The top journalists move in packs with the affluent and powerful in Washington. They swarm with them in the summer to every agreeable spot on the Eastern seaboard. When any three or four of them sit down together on a television talk show, it is not difficult to remember that the least well paid of these pontificators make at least six times more each year than the average American family. The truth is that there is not a hell of a lot of tolerance or empathy among the leading figures of national journalism for outsiders, losers, nonconformists, or seriously provocative political figures or causes.

The thinking done by today's journalists is thus unlikely to err on the side of originality. There is, in fact, a considerable amount of intellectual insecurity in the press room. Reporters are often reluctant to examine substantive issues. If they do, they instinctively embrace the conventional wisdom. But they really prefer reporting the horse-race aspects of politics to dealing with candidates' positions. If forced to deal with issues, they will quote experts.
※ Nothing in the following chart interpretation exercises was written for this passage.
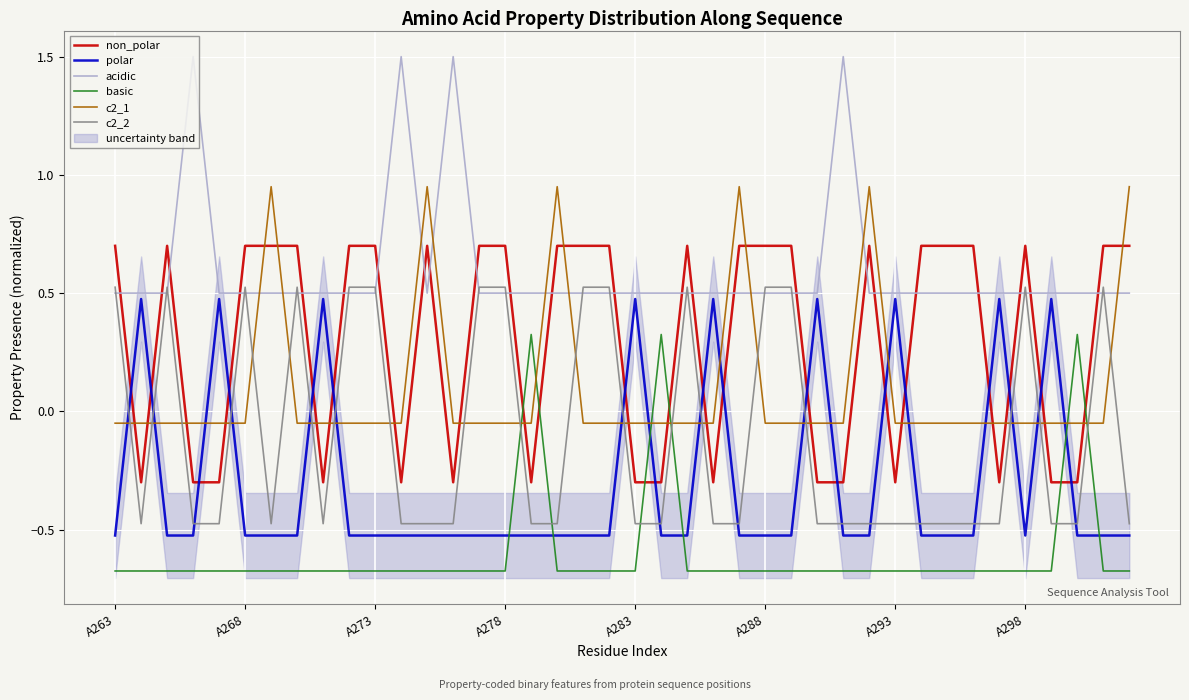

At how many categories does at least one series exceed 0?

40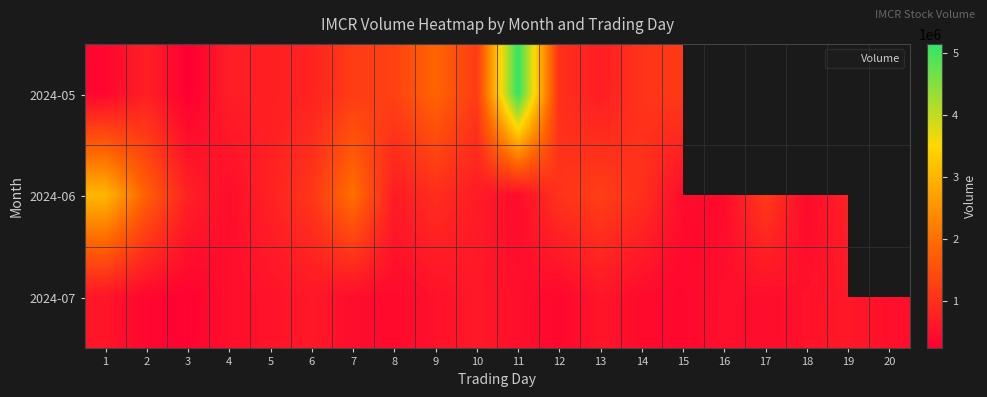

List the labels in order of 2024-07 value, largest first.

10, 19, 6, 13, 1, 5, 18, 9, 16, 20, 11, 4, 17, 7, 14, 8, 15, 12, 2, 3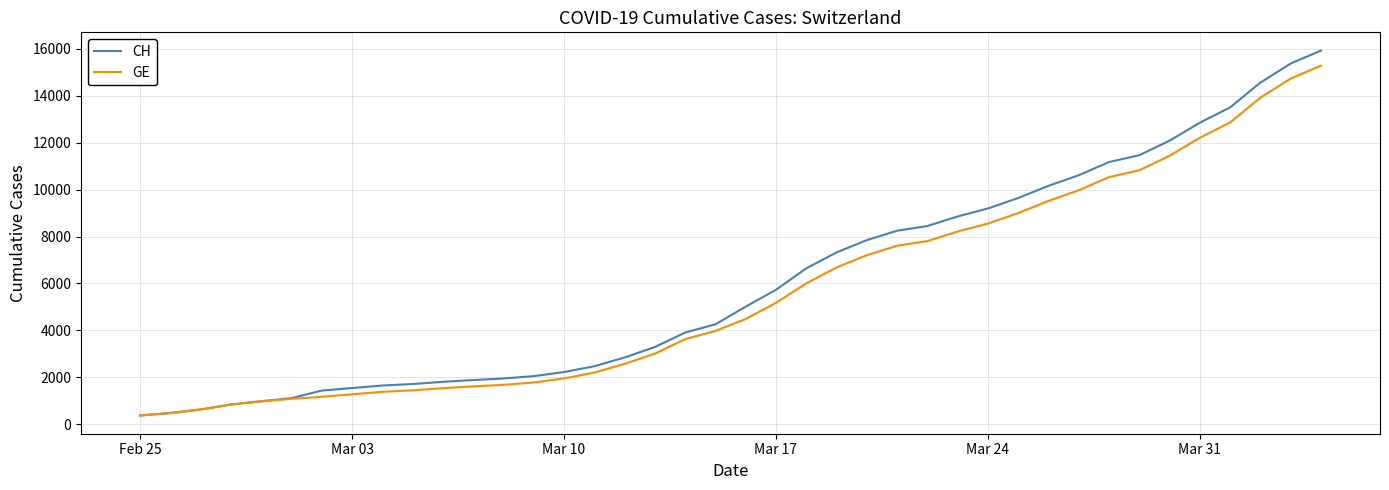

What is the lowest value of the CH series?

375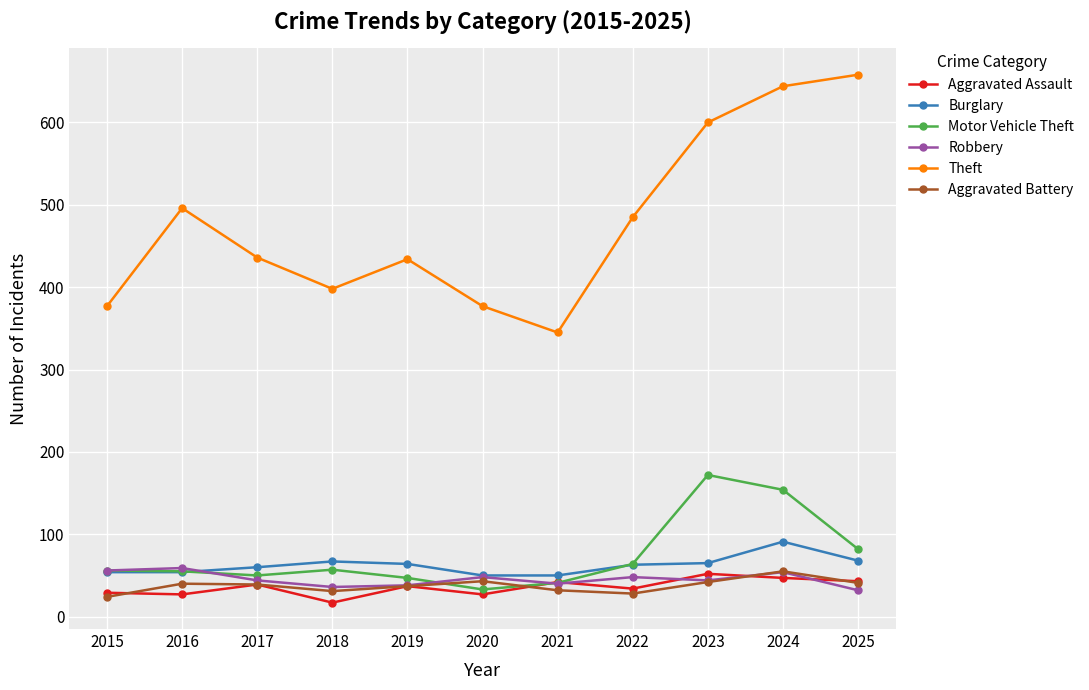

What is the maximum value for Theft?

658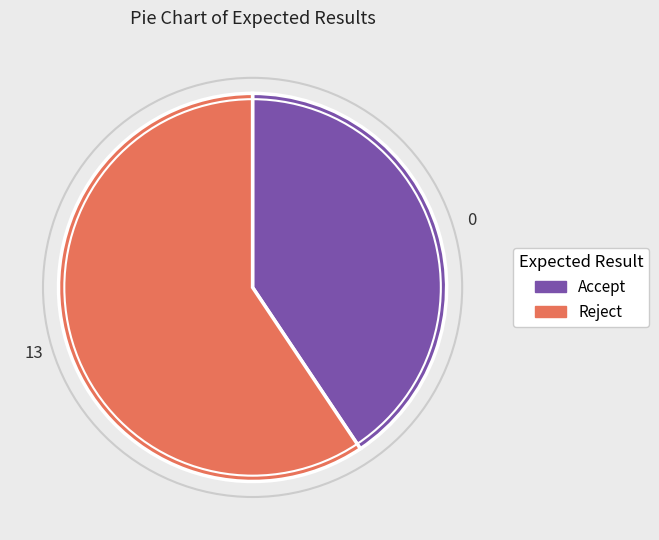

Is Reject the majority of the pie?

Yes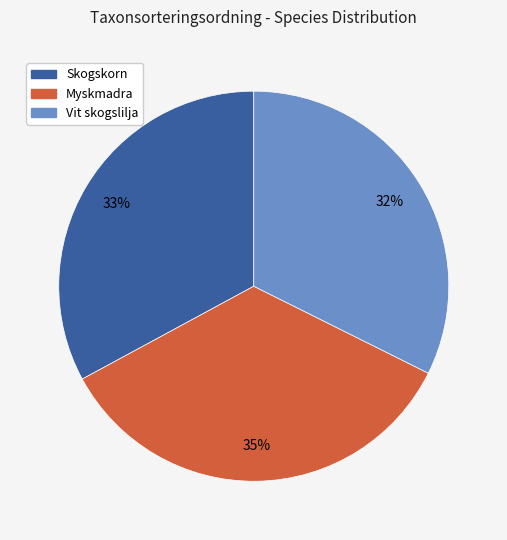

What percentage is the Skogskorn slice, to the nearest percent?

33%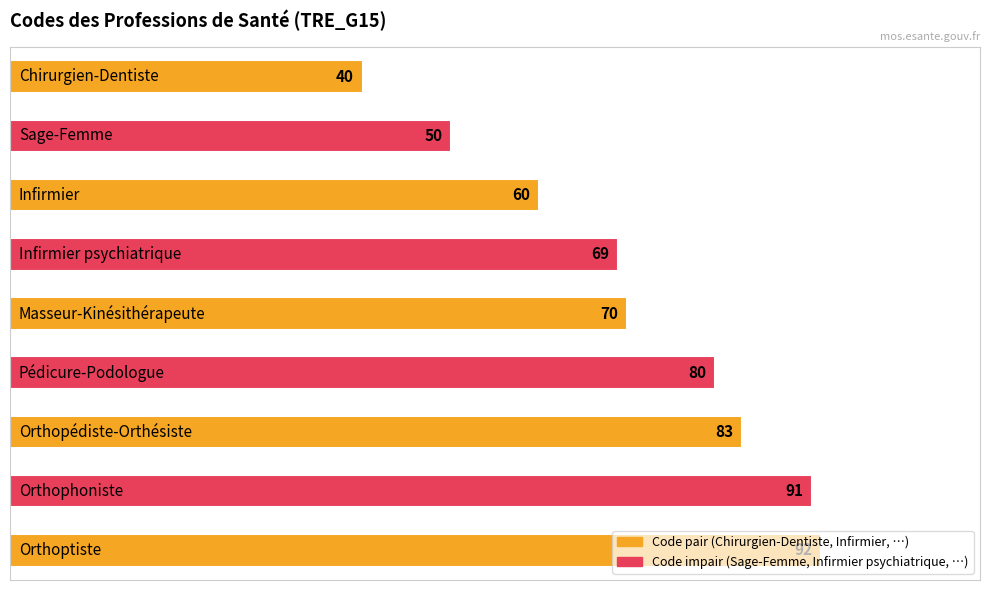

What is the average value?

71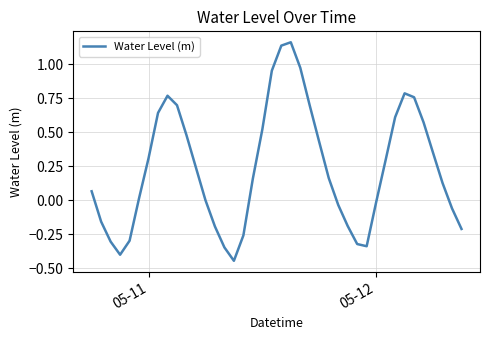

How many lines are shown in the chart?

1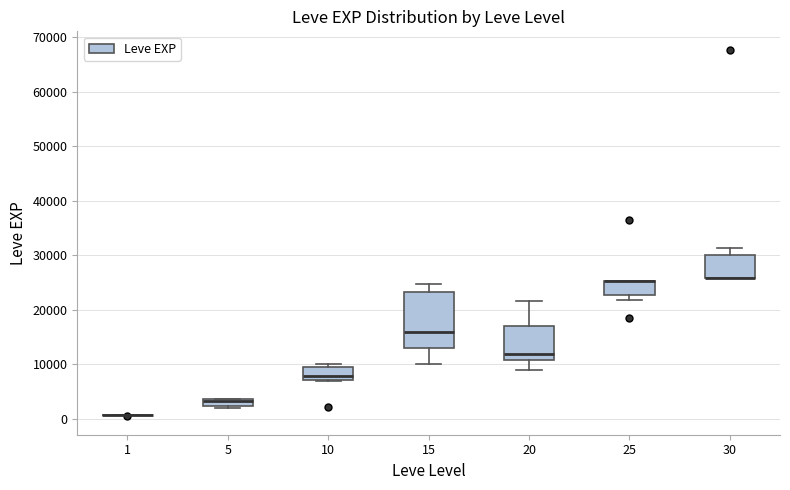

Which box is the tallest, from its lower edge to its upper edge?

15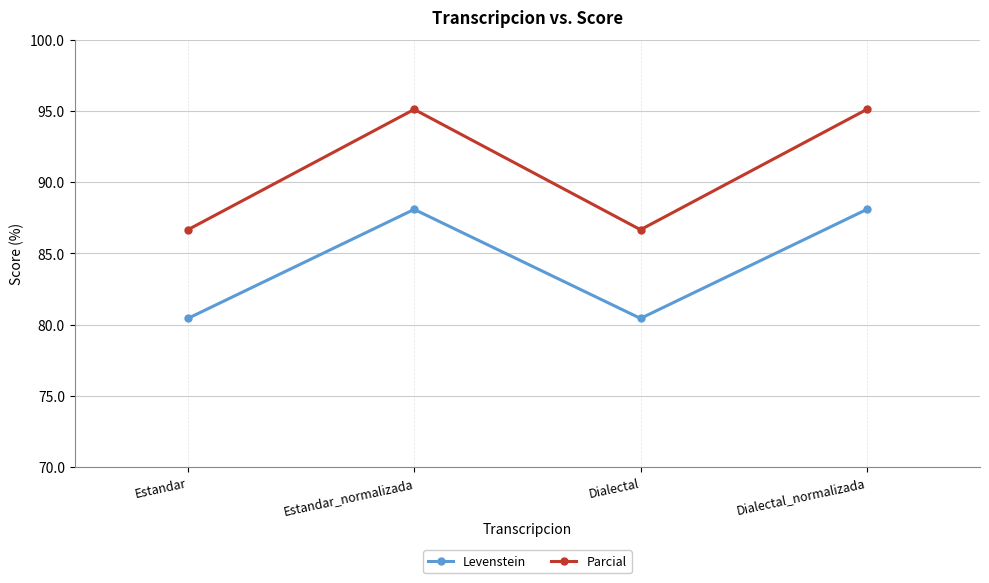

True or false: Parcial and Levenstein intersect in this chart.

False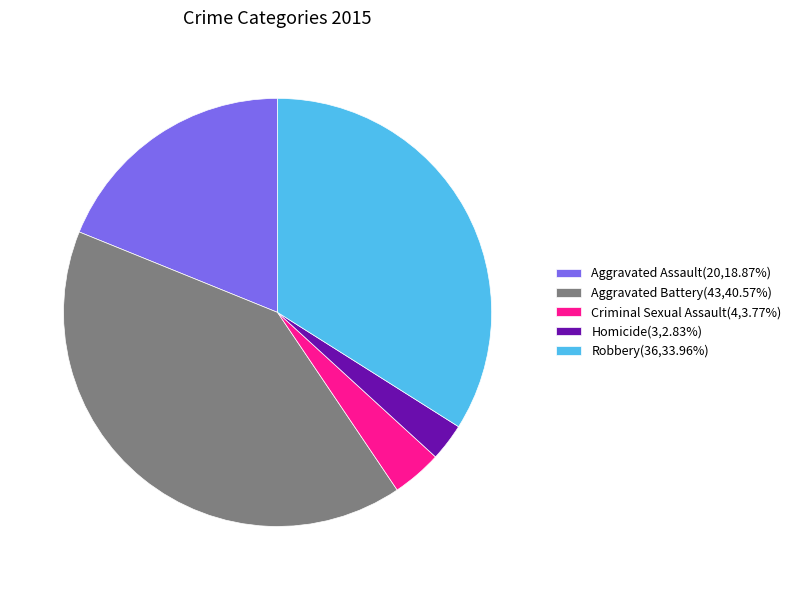

Combined, do Aggravated Battery(43,40.57%) and Criminal Sexual Assault(4,3.77%) account for over 50%?

No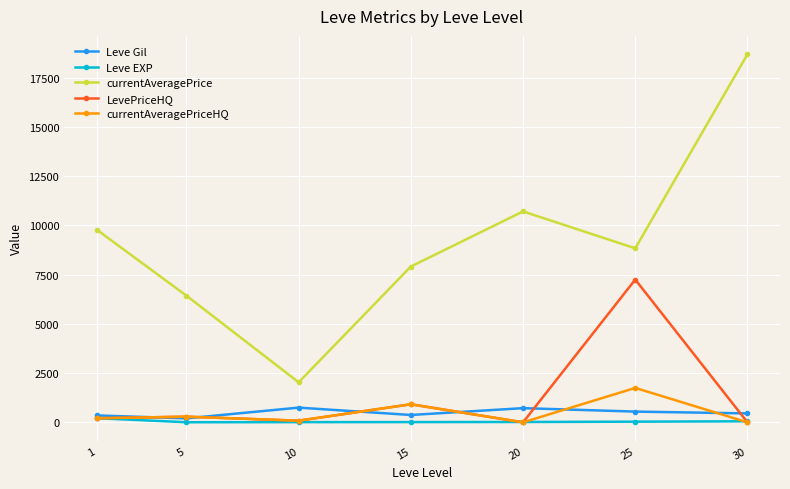

What is the difference between the second highest and minimum values in the currentAveragePriceHQ series?

916.7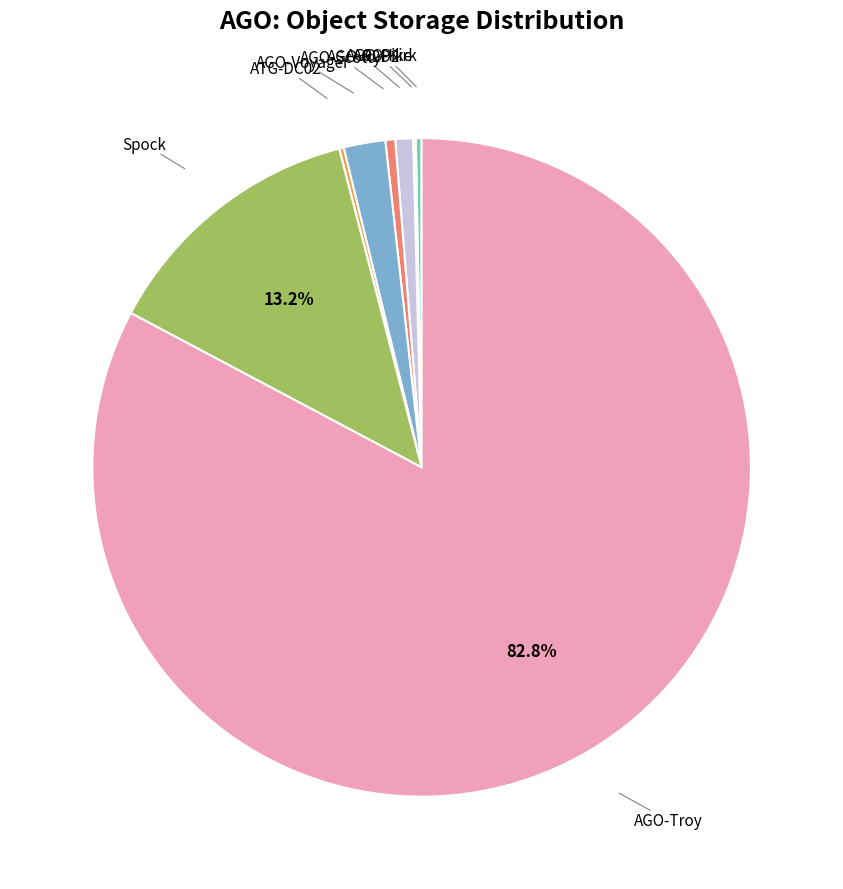

Does any single category account for the majority?

Yes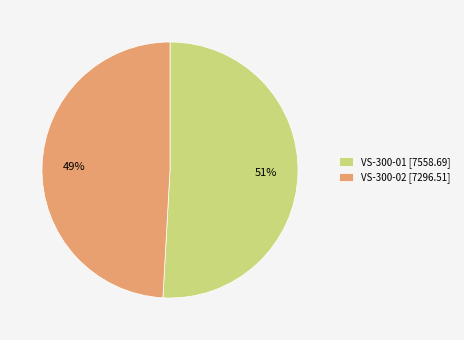

How many segments does this pie chart have?

2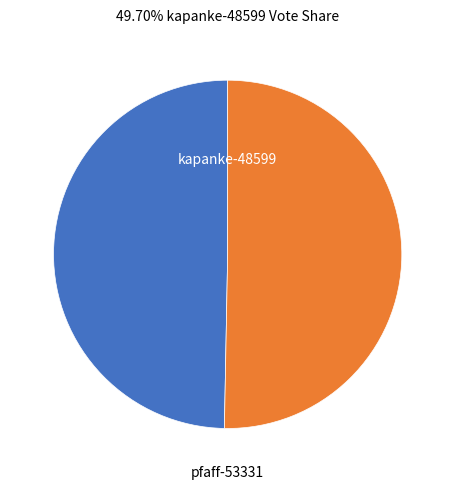

Is there any slice that represents more than half of the pie?

Yes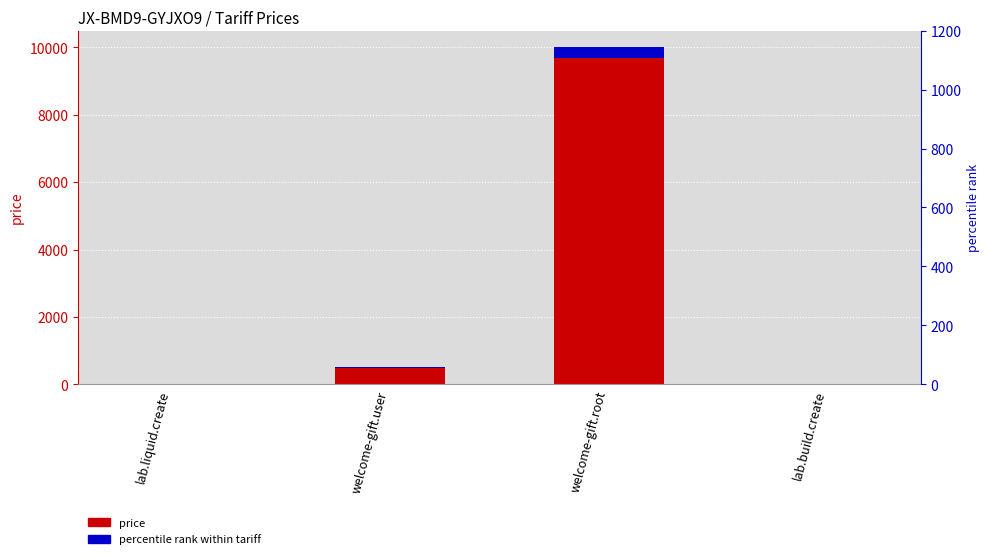

Which series has the largest total across all categories?

price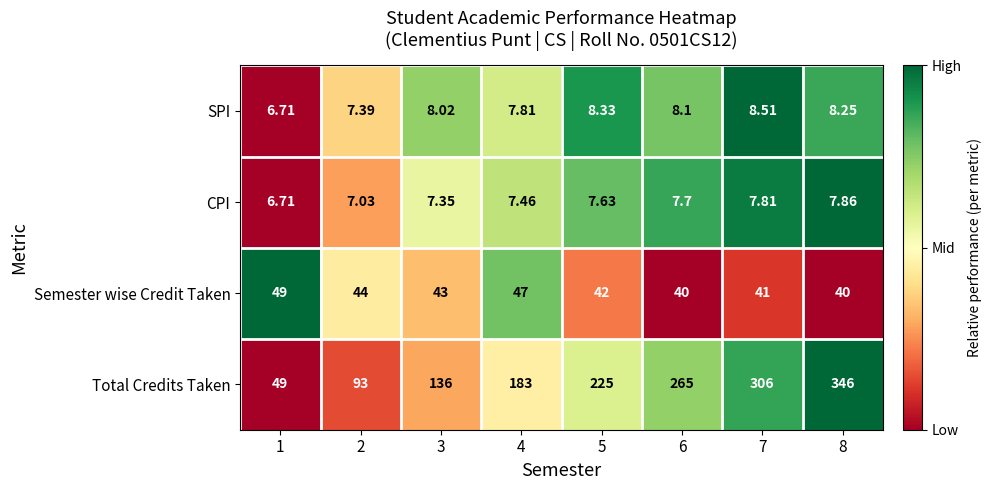

What is the greatest value displayed?

346.0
The discipline that journalists have been most diffident about is economics. Their ignorance of economics is so great that even one of the more intelligent TV reporters, Ted Koppel, devoted only six out of 1,850 of his shows to the deficit during the eighties when it was growing by $1.6 trillion.

But even when reporters understand an issue, they often look in the wrong place; that is, they look for scandalous illegality when they should be looking into why government doesn't work. What's wrong with government today seldom has much to do with law-breaking, but lies instead in the cultures of the bureaucracy, Congress, the White House, and the judiciary-that is, in the customs and rituals and pressures that govern conduct in these institutions. The average reporter is remarkably ignorant of these cultures.

Access to grind

One culture that the press has paid more attention to in recent years, but which still remains woefully under-covered, is that of lobbyists. The popular conception of a lobbyist is someone who passes money under the table, arranges for clandestine midnight assignations, or holds the threat of blackmail not very high over an official's head. In fact, much of the activity that falls within the broad definition of lobbying is not evil or even underhanded. For example, the simplest and most obvious of lobbying techniques is personal friendship.

Consider Philip Morris, which shrewdly hires lobbyists from the hometowns of congressmen. The Philip Morris lobbyist in Sioux Falls, South Dakota, happens to be a longtime friend of South Dakota Senator Thomas Daschle, who, as a member of the Senate Finance Committee, could vote against taxes on tobacco.

Lobbying friendships can also stem from mutual membership in Washington clubs like Burning Tree (golf) or the Metropolitan (lunch). Burning Tree forbids lobbying on its premises, but the friendships formed there have been central to many a lobbyist's success. Charls (yes, that is how he spells it) Walker, one of the most successful corporate lobbyists of the seventies and eighties, plays a lot of golf at Burning Tree. If you are a former congressman, belonging to the club of present and former Members gives you an actual physical advantage in the access race: The floor of the House and Senate and legislators' private dining rooms are open to former Members and no other lobbyists.